# [EXERCISE REQUIREMENTS]
Gather, from the data below, each line in which the word "bodom" occurs.
════════
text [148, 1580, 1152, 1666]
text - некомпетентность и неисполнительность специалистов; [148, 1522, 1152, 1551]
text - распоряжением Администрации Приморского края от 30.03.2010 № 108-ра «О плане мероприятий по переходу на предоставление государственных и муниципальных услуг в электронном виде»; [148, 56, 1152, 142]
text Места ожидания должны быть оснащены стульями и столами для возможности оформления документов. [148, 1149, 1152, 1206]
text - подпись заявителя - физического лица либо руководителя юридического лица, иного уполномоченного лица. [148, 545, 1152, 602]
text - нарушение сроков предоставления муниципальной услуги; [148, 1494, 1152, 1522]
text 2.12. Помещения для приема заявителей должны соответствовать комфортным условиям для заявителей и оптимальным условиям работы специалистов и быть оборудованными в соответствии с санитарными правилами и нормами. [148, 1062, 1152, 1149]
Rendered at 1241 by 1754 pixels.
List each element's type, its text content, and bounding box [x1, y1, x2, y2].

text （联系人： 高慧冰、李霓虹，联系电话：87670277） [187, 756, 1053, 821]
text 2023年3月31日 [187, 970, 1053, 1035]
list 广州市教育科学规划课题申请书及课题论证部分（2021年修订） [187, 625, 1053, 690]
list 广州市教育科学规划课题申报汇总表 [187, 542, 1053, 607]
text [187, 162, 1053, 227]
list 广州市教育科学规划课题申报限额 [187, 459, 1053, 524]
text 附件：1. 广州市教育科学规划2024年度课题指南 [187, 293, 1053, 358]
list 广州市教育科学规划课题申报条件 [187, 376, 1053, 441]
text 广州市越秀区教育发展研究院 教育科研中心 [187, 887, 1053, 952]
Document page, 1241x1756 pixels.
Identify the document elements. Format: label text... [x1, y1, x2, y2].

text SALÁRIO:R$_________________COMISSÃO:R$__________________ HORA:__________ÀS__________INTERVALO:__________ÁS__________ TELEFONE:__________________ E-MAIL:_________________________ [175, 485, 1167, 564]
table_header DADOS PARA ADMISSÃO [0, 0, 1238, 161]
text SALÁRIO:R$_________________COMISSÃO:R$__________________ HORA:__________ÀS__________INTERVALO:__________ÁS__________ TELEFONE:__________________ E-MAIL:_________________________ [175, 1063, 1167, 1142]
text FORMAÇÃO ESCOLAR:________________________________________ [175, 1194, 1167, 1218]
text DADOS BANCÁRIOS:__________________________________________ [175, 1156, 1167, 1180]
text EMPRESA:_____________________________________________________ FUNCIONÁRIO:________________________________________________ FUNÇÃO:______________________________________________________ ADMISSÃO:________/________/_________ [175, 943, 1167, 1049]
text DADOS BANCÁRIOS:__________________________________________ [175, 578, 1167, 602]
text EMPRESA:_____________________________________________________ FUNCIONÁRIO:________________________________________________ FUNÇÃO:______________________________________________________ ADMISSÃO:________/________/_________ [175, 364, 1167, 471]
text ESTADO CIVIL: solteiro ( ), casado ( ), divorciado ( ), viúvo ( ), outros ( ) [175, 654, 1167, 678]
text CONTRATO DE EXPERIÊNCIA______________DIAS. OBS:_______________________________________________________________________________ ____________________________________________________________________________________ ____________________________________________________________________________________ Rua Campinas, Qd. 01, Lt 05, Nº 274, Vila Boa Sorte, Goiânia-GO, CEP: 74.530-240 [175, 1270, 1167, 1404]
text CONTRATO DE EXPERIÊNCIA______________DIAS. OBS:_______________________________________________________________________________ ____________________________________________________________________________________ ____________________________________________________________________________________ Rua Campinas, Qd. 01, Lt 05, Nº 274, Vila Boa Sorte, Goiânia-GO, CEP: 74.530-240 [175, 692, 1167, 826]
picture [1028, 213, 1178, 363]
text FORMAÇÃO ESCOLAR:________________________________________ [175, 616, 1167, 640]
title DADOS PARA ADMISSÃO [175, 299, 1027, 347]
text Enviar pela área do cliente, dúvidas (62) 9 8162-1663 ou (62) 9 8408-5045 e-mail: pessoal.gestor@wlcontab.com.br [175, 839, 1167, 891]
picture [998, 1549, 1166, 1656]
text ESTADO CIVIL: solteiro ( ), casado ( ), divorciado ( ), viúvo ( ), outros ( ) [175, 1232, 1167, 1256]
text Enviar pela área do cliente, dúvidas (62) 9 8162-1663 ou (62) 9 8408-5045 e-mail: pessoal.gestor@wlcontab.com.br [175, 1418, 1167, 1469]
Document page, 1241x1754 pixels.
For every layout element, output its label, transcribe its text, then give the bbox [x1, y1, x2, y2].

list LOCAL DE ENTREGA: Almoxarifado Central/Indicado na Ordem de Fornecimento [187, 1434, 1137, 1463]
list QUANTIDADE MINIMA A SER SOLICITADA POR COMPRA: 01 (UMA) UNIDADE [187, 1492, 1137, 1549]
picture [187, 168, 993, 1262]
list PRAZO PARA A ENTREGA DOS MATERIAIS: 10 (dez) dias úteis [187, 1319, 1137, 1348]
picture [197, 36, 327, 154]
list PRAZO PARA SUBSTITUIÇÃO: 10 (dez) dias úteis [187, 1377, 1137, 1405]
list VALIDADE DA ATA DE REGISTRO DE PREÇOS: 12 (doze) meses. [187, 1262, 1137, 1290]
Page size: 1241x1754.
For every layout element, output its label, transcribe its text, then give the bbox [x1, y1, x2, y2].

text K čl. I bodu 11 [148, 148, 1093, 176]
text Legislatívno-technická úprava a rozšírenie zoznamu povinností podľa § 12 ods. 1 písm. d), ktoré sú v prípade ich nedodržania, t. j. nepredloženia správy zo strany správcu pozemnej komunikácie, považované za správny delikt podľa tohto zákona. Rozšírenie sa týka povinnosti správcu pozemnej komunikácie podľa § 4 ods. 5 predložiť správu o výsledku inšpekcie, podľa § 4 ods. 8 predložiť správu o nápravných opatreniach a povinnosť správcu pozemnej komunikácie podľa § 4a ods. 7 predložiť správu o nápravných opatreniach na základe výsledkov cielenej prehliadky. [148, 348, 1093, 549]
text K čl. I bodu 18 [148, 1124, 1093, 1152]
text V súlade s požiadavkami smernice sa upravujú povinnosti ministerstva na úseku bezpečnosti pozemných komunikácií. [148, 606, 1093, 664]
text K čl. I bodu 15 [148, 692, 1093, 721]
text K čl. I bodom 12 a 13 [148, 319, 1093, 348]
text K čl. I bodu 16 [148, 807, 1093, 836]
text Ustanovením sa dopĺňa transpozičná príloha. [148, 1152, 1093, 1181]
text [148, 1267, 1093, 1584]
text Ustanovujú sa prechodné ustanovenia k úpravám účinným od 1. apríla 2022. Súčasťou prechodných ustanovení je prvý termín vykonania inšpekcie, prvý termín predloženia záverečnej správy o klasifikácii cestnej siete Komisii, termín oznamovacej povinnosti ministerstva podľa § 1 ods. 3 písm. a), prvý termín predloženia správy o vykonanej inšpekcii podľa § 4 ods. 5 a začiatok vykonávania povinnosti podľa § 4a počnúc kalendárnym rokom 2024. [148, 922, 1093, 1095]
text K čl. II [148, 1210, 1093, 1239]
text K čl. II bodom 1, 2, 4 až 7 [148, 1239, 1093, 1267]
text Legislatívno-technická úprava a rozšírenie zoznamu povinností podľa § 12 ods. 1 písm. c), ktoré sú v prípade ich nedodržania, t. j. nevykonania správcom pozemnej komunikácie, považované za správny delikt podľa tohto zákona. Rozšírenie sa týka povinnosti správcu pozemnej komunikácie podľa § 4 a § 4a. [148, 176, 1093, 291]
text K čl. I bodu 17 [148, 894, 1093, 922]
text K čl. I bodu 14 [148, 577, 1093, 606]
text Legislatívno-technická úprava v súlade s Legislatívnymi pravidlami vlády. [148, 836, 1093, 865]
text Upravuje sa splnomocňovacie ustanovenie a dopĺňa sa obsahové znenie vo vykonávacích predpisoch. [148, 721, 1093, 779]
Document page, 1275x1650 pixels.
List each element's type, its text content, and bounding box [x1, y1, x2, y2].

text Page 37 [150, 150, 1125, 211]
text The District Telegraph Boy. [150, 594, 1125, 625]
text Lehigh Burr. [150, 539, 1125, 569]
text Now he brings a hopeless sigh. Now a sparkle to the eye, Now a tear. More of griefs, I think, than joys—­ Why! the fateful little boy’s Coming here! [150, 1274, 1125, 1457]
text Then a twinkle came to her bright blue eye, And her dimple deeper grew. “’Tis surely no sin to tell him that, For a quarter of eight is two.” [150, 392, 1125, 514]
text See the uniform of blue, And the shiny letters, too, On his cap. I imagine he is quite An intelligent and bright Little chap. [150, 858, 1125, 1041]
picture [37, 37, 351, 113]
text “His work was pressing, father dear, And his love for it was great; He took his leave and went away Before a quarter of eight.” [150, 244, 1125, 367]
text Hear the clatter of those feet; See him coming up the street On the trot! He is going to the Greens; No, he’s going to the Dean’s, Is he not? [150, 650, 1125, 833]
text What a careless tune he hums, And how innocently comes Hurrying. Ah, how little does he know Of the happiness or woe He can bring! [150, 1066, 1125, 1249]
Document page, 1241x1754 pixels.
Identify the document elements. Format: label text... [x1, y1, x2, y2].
════════
# [SOLUTION TO THIS TASK]
text K čl. I bodom 12 a 13 [148, 319, 1093, 348]
text K čl. II bodom 1, 2, 4 až 7 [148, 1239, 1093, 1267]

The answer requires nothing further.